Quasi-governmental organization in Malta

The Malta Film Commission (Maltese: Il-Kummisjoni tal-Films) is a quasi-governmental, non-profit, public organization based in Malta. Their primary purpose is to attract film productions to come to Malta for the benefit of the Maltese economy. Its offices are located at the Malta Film Studios in Kalkara. The first proposal for a film commission was lobbied by Malcolm Scerri-Ferrante in 1997. The commission was then created as a film liaison office in 1999. Over the 22 years it has been operating, numerous financing incentives have been presented in 2005, 2008 and in 2014.
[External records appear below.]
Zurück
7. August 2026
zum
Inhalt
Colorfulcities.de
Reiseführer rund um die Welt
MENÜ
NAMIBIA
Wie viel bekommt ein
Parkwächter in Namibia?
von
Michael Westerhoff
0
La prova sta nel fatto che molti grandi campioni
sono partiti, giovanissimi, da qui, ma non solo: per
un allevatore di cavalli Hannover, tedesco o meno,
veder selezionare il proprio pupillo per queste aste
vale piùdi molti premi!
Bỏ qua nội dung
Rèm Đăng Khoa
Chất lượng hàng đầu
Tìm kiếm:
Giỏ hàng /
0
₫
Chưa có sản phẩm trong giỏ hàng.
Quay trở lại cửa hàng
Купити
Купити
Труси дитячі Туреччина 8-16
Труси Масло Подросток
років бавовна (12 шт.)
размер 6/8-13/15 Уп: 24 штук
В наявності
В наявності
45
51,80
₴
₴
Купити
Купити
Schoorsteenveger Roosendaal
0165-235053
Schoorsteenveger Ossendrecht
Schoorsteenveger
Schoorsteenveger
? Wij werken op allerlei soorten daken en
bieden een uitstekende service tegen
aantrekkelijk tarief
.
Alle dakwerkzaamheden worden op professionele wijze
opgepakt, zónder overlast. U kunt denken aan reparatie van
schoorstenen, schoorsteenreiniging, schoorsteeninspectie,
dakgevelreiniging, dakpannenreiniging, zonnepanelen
The current film commissioner is Johann Grech. The implementation of new strategy has led to a large growth in the industry, with over 50 productions filmed in Malta resulting in more than €200 million being injected into Malta's economy via these incentives. The Film Commission also provides support for smaller film services within the country. Recently, the commission have organized the first edition of the Malta Film Awards. They were held on 29 January 2022.

== Malta film studios ==
The Malta Film Studios (formerly Mediterranean Film Studios) is a film studio complex located in Kalkara, Malta, and operated by the Malta Film Commission. The studios are internationally known for their large exterior water tanks designed for maritime and underwater filming, making them one of Malta's most distinctive film-production facilities.

=== History ===
The studios originated from a plan in 1963 by British special-effects specialist Jim Hole and Maltese construction manager Paul Avellino to construct a shallow water tank near Fort Rinella for controlled maritime filming. The first tank was completed in 1964 and was initially used for the production of The Bedford Incident (1965).
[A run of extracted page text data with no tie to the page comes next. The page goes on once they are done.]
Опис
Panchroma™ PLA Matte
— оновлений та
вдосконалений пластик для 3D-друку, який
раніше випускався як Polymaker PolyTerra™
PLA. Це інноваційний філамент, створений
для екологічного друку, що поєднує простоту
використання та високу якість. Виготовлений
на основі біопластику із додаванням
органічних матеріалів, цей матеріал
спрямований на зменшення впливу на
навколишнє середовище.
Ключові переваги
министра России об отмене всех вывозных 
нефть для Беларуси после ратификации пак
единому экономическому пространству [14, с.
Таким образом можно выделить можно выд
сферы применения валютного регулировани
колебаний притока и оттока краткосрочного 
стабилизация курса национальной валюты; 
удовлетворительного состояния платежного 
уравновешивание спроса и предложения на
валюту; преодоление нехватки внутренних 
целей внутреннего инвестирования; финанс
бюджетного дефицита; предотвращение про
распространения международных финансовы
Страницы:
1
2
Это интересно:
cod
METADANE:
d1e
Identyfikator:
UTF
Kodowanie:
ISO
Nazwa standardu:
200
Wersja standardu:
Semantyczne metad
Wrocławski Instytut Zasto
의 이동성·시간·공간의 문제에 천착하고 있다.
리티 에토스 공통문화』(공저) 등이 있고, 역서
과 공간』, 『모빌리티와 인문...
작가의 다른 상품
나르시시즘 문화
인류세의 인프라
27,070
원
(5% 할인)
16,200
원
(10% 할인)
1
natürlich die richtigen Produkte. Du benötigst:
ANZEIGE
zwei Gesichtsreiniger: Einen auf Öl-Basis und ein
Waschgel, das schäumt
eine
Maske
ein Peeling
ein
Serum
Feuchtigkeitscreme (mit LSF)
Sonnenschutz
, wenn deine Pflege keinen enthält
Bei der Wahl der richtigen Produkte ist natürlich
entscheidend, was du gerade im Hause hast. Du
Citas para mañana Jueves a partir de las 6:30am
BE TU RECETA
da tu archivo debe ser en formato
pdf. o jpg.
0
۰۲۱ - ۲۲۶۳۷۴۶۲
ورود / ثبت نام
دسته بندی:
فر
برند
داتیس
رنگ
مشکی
Originally operating as Malta Film Facilities, the complex was rebranded as Mediterranean Film Studios in 1978. A second deep-water tank was constructed in 1979 for the production of Raise the Titanic (1980). Over subsequent decades, ownership passed between private and public operators before the facility came under government administration and was renamed Malta Film Studios.

The facility has operated for more than six decades and has attracted international productions due to Malta's climate, coastline, experienced film workforce, and specialised water-filming infrastructure.

=== Facilities ===
Malta Film Studios contains three principal water tanks:

- Shallow Exterior Tank – constructed in 1964, measuring approximately 91 m by 122 m with a depth of 1.8 m and a central pit reaching approximately 4 m.
- Deep Exterior Tank – completed in 1979, reaching depths of approximately 36 feet (11 m), designed primarily for underwater cinematography.
- Indoor Tank – a smaller controlled-environment tank used for insert shots and specialised filming.
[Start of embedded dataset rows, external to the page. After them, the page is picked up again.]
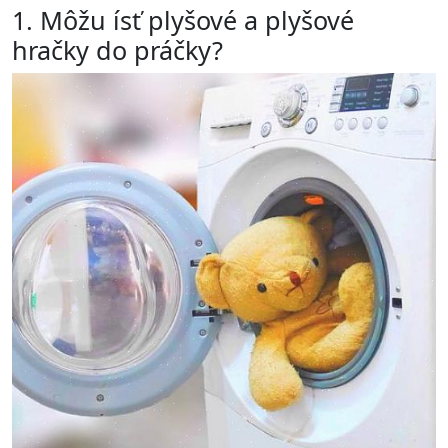
1. Môžu ísť plyšové a plyšové
hračky do práčky?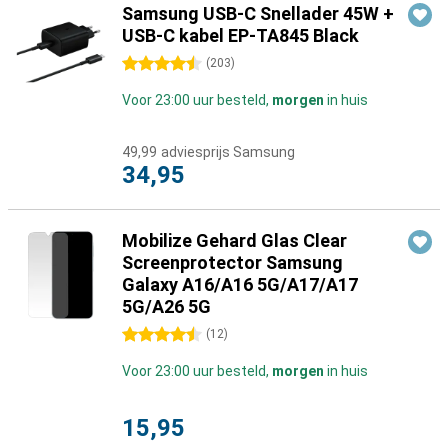
Samsung USB-C Snellader 45W +
USB-C kabel EP-TA845 Black
4.5 sterren
(
203
)
Voor 23:00 uur besteld,
morgen
in huis
49,99
adviesprijs Samsung
34,95
Mobilize Gehard Glas Clear
Screenprotector Samsung
Galaxy A16/A16 5G/A17/A17
5G/A26 5G
4.5 sterren
(
12
)
Voor 23:00 uur besteld,
morgen
in huis
15,95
The exterior tanks are designed to visually merge with the natural sea horizon, creating the illusion of open-ocean filming conditions.

=== Productions ===
More than one hundred international film and television productions have utilised the studios. Notable productions include:

- The Bedford Incident (1965)
- Orca (1977)
- Raise the Titanic (1980)
- Popeye (1980)
- Clash of the Titans (1981)
- Christopher Columbus (1985)
- White Squall (1996)
- U-571 (2000)
- The Count of Monte Cristo (2002)
- Captain Phillips (2013)
- Portions of Game of Thrones
- Assassin's Creed (2016)

The nearby Fort Ricasoli has frequently been used alongside the studios for major productions, including Gladiator (2000) and its sequel.

In 2024, portions of Jurassic World Rebirth were filmed at Malta Film Studios.

=== Development plans ===
In 2025, Film Commissioner Johann Grech described Malta as a "dream" location for a future James Bond production. The Malta Film Commission has also announced plans for major studio expansion through a masterplan that includes a proposed "Land-Sea Super Stage", intended to combine conventional soundstage facilities with Malta's established maritime filming infrastructure.